Mass migration from Sweden to North America did not start until the middle of the 19th century. The country's climatic conditions made it difficult to expand agricultural areas in accordance with the growing population, which rose from under 2.5 million in 1815 to over 4 million in 1865; in spite of massive emigration, another million people had been added by the end of the century. After modest beginnings in the preceding decades, the number of Swedish arrivals in the United States skyrocketed to over 20,000 in 1868 and even more the year thereafter. These figures were not reached again until the 1880s, when as many as 330,000 Swedes landed on American shores, peaking at 46,000 in 1887.

Since another approximately 200,000 each arrived during the final decade of the 19th century and the first of the 20th, the census of 1910 reported more Swedish-born Americans than any other ethnicity. The changes in American immigration policy in the 1920s, which ultimately limited the regular admission of Swedes to 3,314 per year, and the social and economic transformation of their home society marked the end of Swedish mass emigration.

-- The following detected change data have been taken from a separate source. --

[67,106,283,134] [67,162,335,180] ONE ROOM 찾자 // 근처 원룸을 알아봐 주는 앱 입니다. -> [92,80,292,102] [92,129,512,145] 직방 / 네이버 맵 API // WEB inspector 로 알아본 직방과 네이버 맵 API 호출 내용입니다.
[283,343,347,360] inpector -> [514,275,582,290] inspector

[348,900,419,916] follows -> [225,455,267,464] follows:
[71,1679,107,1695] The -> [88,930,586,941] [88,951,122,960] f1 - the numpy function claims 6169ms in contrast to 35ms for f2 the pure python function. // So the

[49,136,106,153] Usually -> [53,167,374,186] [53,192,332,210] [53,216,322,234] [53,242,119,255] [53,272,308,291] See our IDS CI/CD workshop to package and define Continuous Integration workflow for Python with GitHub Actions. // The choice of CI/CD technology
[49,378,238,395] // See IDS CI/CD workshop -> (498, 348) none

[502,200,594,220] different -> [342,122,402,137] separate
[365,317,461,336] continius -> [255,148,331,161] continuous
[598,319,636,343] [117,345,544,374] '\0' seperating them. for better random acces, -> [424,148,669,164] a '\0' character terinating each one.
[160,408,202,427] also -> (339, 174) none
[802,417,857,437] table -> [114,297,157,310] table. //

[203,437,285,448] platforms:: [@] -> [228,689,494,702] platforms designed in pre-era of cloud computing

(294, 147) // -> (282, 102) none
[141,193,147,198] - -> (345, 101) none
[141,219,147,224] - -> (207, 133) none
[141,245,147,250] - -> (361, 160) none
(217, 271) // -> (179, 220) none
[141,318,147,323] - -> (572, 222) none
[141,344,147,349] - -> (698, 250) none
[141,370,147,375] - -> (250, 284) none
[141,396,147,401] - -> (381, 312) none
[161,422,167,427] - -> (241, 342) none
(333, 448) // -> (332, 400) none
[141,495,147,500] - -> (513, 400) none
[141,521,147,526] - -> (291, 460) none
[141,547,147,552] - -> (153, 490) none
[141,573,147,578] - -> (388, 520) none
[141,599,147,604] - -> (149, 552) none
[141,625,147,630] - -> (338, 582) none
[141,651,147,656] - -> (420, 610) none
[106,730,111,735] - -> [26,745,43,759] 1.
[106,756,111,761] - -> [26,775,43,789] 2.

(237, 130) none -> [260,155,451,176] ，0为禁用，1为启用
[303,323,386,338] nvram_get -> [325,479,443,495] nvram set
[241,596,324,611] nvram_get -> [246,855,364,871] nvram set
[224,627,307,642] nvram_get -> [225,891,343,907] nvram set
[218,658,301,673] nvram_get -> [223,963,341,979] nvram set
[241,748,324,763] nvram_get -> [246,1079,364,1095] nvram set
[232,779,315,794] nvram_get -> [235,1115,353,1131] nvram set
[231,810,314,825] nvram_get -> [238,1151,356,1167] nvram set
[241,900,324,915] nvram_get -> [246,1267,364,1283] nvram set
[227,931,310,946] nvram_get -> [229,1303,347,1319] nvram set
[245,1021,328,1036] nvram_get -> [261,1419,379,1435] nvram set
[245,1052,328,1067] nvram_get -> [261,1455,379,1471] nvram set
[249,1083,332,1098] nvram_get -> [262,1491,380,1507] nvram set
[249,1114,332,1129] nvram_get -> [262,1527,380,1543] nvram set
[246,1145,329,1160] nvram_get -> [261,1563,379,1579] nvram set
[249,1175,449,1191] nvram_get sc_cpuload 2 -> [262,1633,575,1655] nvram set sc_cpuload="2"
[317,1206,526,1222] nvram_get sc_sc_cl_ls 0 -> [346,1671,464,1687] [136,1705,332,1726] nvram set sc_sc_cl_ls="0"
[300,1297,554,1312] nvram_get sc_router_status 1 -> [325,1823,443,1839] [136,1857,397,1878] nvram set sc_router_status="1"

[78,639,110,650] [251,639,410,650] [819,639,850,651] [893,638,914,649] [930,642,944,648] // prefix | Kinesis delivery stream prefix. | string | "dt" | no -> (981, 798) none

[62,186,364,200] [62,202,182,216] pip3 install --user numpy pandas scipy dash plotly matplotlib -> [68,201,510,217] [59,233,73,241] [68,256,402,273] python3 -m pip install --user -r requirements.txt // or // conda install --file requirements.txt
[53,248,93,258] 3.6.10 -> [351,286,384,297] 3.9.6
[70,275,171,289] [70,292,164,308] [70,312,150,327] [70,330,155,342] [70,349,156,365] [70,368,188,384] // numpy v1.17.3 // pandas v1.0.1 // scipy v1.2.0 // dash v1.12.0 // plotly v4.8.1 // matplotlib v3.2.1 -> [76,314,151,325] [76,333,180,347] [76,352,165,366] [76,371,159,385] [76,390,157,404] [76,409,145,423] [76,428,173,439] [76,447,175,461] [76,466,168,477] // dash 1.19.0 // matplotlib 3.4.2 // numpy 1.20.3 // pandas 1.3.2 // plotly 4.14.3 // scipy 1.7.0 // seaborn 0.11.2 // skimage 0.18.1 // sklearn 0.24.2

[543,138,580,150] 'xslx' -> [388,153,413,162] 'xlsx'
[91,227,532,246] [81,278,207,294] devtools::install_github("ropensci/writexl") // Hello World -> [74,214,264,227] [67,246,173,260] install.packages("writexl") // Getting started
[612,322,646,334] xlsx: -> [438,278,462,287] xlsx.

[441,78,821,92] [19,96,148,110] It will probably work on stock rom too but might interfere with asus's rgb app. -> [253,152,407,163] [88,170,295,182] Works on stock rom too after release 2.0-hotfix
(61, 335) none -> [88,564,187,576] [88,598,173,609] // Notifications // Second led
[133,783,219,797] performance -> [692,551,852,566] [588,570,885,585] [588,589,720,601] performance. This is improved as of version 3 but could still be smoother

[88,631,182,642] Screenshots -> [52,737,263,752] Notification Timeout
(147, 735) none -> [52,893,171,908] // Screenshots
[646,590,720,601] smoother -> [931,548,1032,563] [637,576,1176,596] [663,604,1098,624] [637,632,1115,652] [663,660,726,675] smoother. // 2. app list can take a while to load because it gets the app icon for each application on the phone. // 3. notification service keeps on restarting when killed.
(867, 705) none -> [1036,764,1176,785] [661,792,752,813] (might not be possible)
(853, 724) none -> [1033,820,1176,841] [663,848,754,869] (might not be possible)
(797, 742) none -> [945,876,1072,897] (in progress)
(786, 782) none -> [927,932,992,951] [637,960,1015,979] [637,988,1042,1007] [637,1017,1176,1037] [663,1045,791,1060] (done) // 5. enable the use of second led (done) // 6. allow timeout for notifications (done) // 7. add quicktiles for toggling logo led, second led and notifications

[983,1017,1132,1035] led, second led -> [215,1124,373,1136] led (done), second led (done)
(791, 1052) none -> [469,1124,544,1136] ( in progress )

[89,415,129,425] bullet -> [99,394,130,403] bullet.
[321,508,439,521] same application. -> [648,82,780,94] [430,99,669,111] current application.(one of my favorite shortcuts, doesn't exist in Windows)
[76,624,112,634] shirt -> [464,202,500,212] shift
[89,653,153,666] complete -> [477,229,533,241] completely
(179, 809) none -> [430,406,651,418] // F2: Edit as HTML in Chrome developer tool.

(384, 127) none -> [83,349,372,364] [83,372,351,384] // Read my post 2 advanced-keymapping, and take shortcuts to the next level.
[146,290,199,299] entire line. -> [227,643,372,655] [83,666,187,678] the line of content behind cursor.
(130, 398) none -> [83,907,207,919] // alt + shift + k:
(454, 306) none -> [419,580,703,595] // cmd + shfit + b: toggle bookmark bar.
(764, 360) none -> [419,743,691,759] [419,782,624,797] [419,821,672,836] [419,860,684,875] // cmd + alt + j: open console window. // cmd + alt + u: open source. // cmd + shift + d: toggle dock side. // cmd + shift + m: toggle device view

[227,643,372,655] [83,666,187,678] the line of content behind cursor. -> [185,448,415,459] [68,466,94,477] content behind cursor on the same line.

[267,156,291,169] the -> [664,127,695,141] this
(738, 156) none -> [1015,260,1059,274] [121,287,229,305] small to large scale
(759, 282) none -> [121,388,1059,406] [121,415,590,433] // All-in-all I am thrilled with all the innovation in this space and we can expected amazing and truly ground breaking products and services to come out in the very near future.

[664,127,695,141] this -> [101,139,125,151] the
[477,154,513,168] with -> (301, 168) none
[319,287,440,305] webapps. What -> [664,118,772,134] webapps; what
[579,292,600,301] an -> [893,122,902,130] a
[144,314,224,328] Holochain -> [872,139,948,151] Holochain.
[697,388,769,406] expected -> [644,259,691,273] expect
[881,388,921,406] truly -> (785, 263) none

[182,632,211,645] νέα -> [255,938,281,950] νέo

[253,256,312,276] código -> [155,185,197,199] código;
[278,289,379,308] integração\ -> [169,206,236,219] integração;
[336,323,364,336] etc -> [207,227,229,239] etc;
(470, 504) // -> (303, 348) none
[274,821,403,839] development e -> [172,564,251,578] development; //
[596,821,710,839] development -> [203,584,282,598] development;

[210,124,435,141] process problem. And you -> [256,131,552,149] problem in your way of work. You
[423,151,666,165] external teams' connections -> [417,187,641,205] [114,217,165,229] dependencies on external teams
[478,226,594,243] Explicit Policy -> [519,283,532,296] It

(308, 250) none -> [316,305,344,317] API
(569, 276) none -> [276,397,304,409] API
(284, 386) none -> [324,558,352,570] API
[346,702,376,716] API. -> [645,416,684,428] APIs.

Altogether, more than 1.2 million immigrants from Sweden were registered in the United States between 1820 and 1950. This put the sparsely populated nation on Europe's northern periphery eighth among all countries of origin during that period. The relatively low rate of return migration among Swedes as well as other Scandinavians further increased their impact on American society. Especially important for this impact was the regional concentration of the immigrants in select states. Even though Swedes were not as fully clustered as their Norwegian neighbors, they, too, settled predominantly in the upper midwest. In 1910, the number of foreign-born Swedish Americans amounted to 665,000, with another 699,000 belonging to the second generation. A majority of them had their residence in a belt stretching from western Illinois to the northern plains. In absolute numbers, Minnesota's 268,000 Swedes constituted the biggest contingent in 1910, followed by 230,000 in more populous Illinois; in relative terms, Minnesota's almost 13 percent far outdistanced the 4.9 percent in Nebraska and Washington State. A substantial minority of Swedes had also been drawn to the industrializing cities of the eastern seaboard, with close to 90,000 of them having settled in New York State in 1910 and almost 70,000 in Massachusetts.

As the largest group of immigrants from Scandinavia, Swedes displayed considerable diversity in regional, social, and professional background. Since religious practice remained highly regulated in Sweden until the middle of the 19th century, early emigration contained a visible religious component. The utopian settlement of Bishop Hill in Illinois, founded by the spiritual rebel and prophet Erik Jansson in 1846, constituted its most sensational example. Designed as a new Jerusalem based on Christian communitarianism, the settlement attracted over 1,000 settlers, but it was marred by the assassination of its leader and economic setbacks and dissolved in 1861.